The second equation yields

$\qquad \hat{\alpha}\hat{\beta} = \bar{x}$

but the first equation is not very helpful symbolically. We must find a numerical solution for any given list of data.

14. Suppose the data given below came from a gamma population. Find the method of moments estimators and maximum likelihood estimators.
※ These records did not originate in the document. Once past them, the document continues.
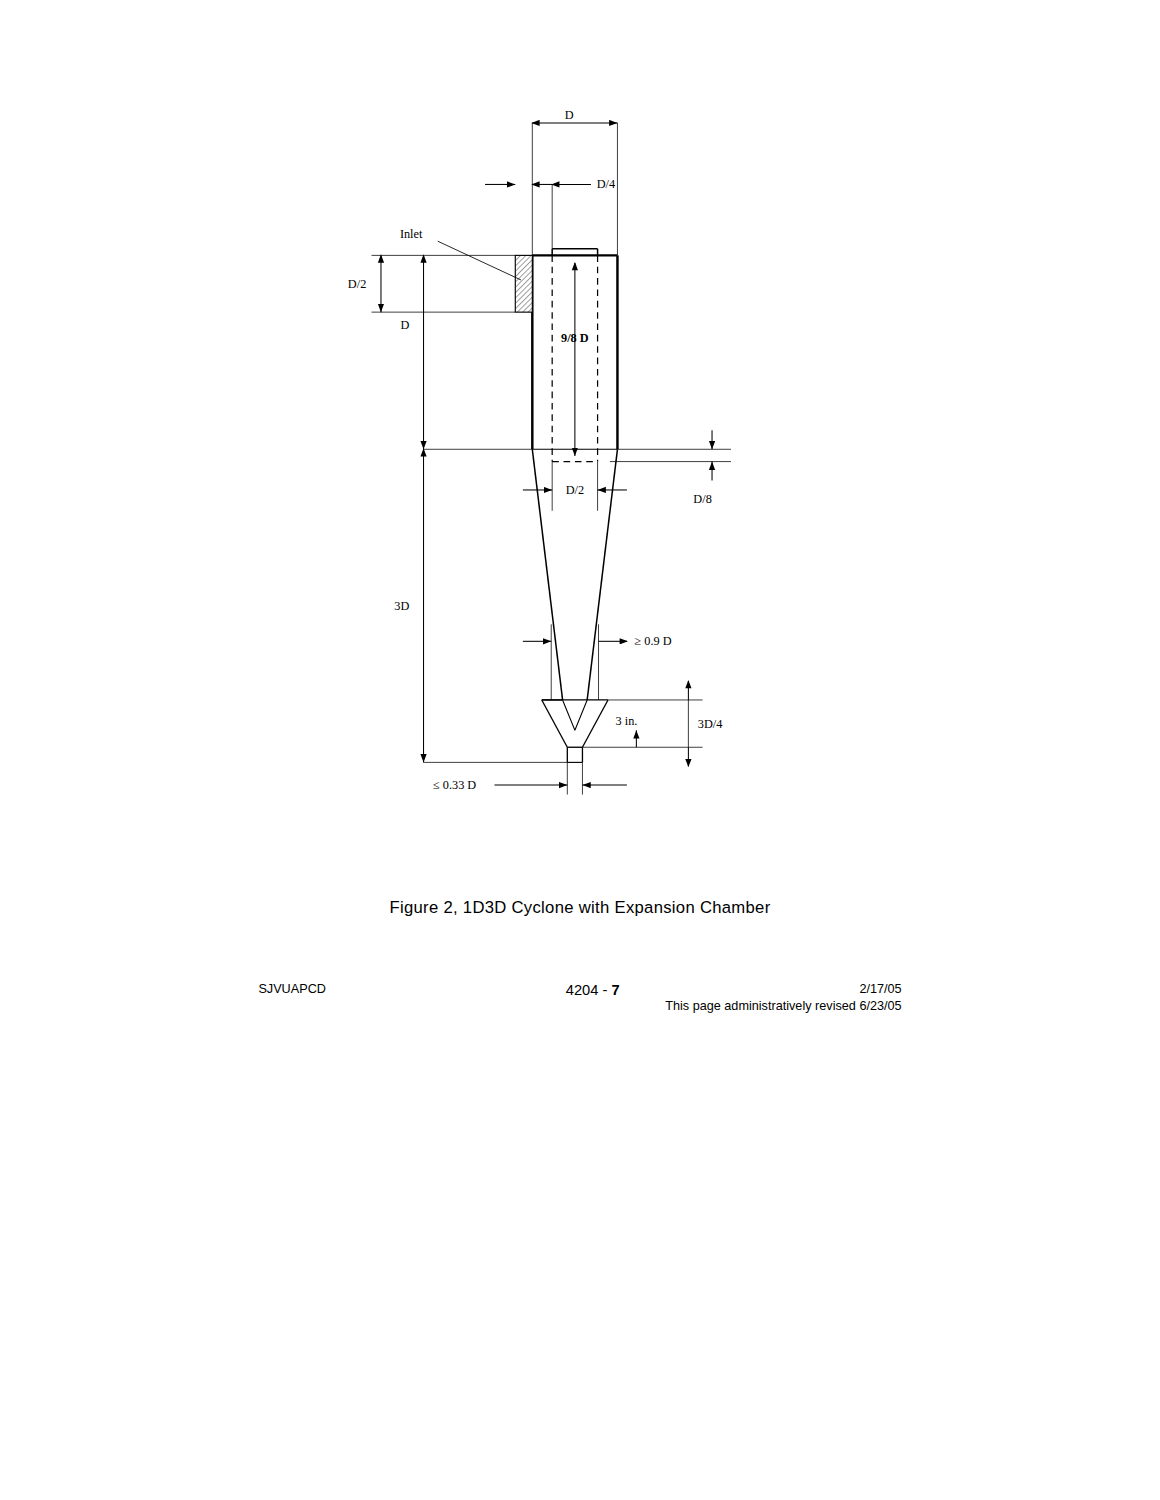D D/4 Inlet D/2 D 9/8 D D/2 D/8 3D ≥ 0.9 D 3 in. 3D/4 ≤ 0.33 D
Figure 2, 1D3D Cyclone with Expansion Chamber
SJVUAPCD
4204 - 7
2/17/05
This page administratively revised 6/23/05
Compare the empirical cdf and the two theoretical cdfs in a single plot.

```{r}
actual = tibble(x = c(49.2,53.9,50.0,44.5,42.2,42.3,32.3,31.3,60.9,47.5))
```

```{r}
moments = actual |> summarize(
  n = n(),
  xbar = mean(x),
  v = (n-1)/n * var(x),
  alpha = xbar^2 / v,
  beta = v / xbar
)
moments
```

```{r}
likelihood = actual |> summarize(
  n = n(),
  xbar = mean(x),
  v = (n-1)/n * var(x),
  alpha = uniroot(function(a) -n*digamma(a) - n*log(xbar/a) + sum(log(x)), c(10, 40))$root,
  beta = xbar / alpha
)
likelihood
```

```{r}
ggplot(actual, aes(x = x)) +
  stat_ecdf() +
  geom_function(fun = pgamma, args = list(shape = moments$alpha, scale = moments$beta), xlim = c(29, 63), color = "red") +
  geom_function(fun = pgamma, args = list(shape = likelihood$alpha, scale = likelihood$beta), xlim = c(29, 63), color = "blue")
```

It appears that the data could have come from a gamma population and that the two theoretical distributions are quite similar.